Aquele era, sem dúvidas, um dos bens mais preciosos no qual Pepelu já pusera os olhos. Ele lembrava-se bem de quando Diogo retornou de uma
viagem à desértica cidade de Ankrahmun ostentando seu mais novo troféu.
O capitão havia marcado com alguns mercenários que o prometeram negociar consigo alguns barris do óleo inflamável conhecido pelos nativos como petróleo, ou óleo de pedra, que “brota” exclusivamente do solo daquele deserto. A carga teria sido roubada do estoque de um dos fornecedores do governo thaiense, e o preço certamente estaria muito mais baixo que o habitual.
Diogo já havia tido alguns contratempos com os mercenários de Ankrahmun e sabia que dos perigos ao qual estava sujeito. Mandou parte da tripulação preparar o Esperança para zarpar imediatamente caso precisasse bater em retirada e outra parte o acompanharia com o pretexto de fazer a contagem dos barris. Acontece que os mercenários foram mais astutos do que ele imaginava, e acabaram por roubar o dinheiro da negociação e abandoná-lo junto com seus homens no meio do deserto.
Foi quando Nornur, o deus do destino, colocou-os no caminho de um missionário fugido que deveria ter sido enterrado vivo nas areias escaldantes como punição por pregar heresias contra o Faraó, rei de Ankrahmun e representante dos deuses na terra.
Diogo e sua tripulação acabaram por salvá-lo dos comandados do Faraó e em troca ele dera ao capitão algo que compensaria qualquer prejuízo que ele já poderia ter tido em vida. Tratava-se de uma chave mágica, capaz de abrir qualquer porta. Parecendo estar partida ao meio, bastava o capitão encostar a ponta quebrada em uma fechadura que a chave assumiria o formato do segredo da porta.

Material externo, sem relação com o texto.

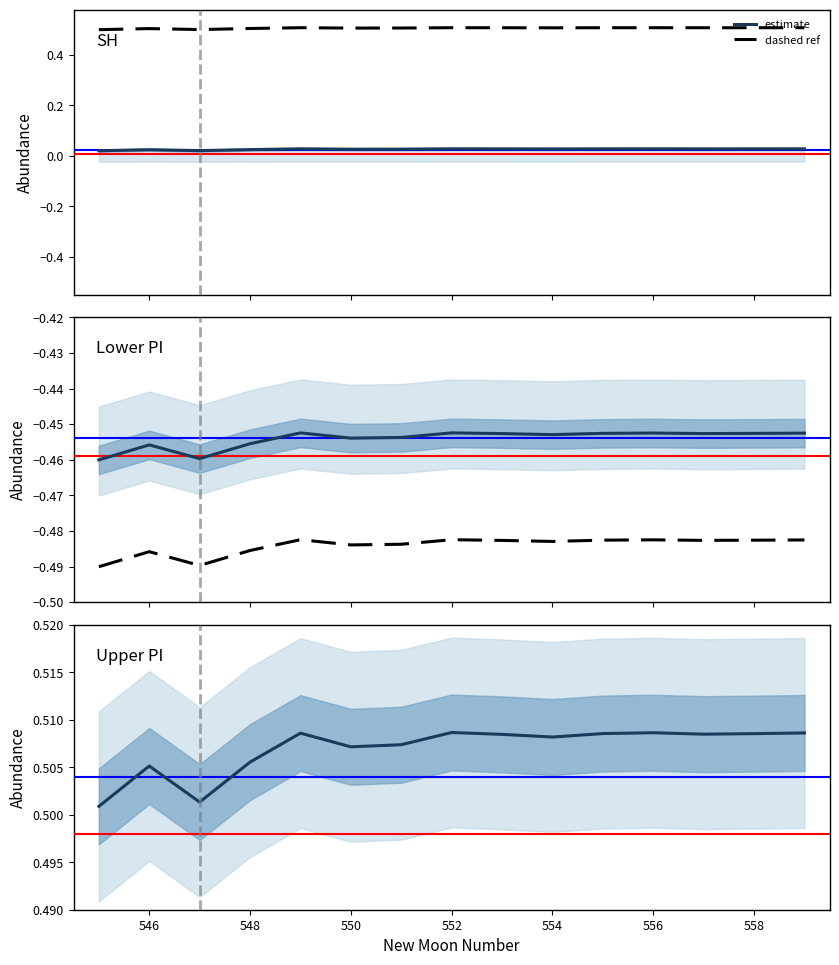

How many dashed ref values are between 0 and 1?

15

- Sinceramente – falou Pepelu contemplando o chaveiro com um brilho infantil nos olhos – não sei se gosto mais de você ou disso aí.
- Eu sei, Cris. – disse Kala, a única que a chamava pelo nome de batismo – Gosto bem mais disso aí.
Todos deram boas risadas. Com suavidade Pepelu dera um beijo na barriga da esposa, onde uma saliência já podia ser facilmente notada.
O que eles não sabiam era que era esse clima de animosidade que podia ser percebido em toda Thais, num dia em que forasteiros foram bem-recebidos e venorianos perdoavam dívidas, estava prestes a ser quebrado.